WHAT TO PRODUCE
Copy the data below word for word, keeping every line and character unchanged.

-=-=-=-=-

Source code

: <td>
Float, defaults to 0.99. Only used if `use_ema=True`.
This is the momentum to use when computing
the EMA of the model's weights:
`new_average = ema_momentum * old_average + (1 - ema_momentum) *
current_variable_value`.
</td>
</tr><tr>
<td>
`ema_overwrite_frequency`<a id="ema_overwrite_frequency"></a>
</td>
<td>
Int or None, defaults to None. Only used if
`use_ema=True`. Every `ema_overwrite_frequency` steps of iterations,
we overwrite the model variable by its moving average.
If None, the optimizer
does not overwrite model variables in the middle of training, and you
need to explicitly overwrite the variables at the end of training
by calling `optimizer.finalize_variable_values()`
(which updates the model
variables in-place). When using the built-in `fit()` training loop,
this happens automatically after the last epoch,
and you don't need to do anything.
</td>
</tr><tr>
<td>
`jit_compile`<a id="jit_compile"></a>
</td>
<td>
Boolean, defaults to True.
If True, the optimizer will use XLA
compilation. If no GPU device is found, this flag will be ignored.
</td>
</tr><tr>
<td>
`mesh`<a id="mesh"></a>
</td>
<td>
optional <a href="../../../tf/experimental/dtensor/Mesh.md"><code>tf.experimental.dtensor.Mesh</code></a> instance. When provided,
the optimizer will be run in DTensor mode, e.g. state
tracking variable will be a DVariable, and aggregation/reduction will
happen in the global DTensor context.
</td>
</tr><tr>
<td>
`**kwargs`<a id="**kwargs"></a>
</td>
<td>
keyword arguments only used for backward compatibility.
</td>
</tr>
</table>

-=-=-=-=-

EXPECTED ANSWER
Source code

: <td>
Float, defaults to 0.99. Only used if `use_ema=True`.
This is the momentum to use when computing
the EMA of the model's weights:
`new_average = ema_momentum * old_average + (1 - ema_momentum) *
current_variable_value`.
</td>
</tr><tr>
<td>
`ema_overwrite_frequency`<a id="ema_overwrite_frequency"></a>
</td>
<td>
Int or None, defaults to None. Only used if
`use_ema=True`. Every `ema_overwrite_frequency` steps of iterations,
we overwrite the model variable by its moving average.
If None, the optimizer
does not overwrite model variables in the middle of training, and you
need to explicitly overwrite the variables at the end of training
by calling `optimizer.finalize_variable_values()`
(which updates the model
variables in-place). When using the built-in `fit()` training loop,
this happens automatically after the last epoch,
and you don't need to do anything.
</td>
</tr><tr>
<td>
`jit_compile`<a id="jit_compile"></a>
</td>
<td>
Boolean, defaults to True.
If True, the optimizer will use XLA
compilation. If no GPU device is found, this flag will be ignored.
</td>
</tr><tr>
<td>
`mesh`<a id="mesh"></a>
</td>
<td>
optional <a href="../../../tf/experimental/dtensor/Mesh.md"><code>tf.experimental.dtensor.Mesh</code></a> instance. When provided,
the optimizer will be run in DTensor mode, e.g. state
tracking variable will be a DVariable, and aggregation/reduction will
happen in the global DTensor context.
</td>
</tr><tr>
<td>
`**kwargs`<a id="**kwargs"></a>
</td>
<td>
keyword arguments only used for backward compatibility.
</td>
</tr>
</table>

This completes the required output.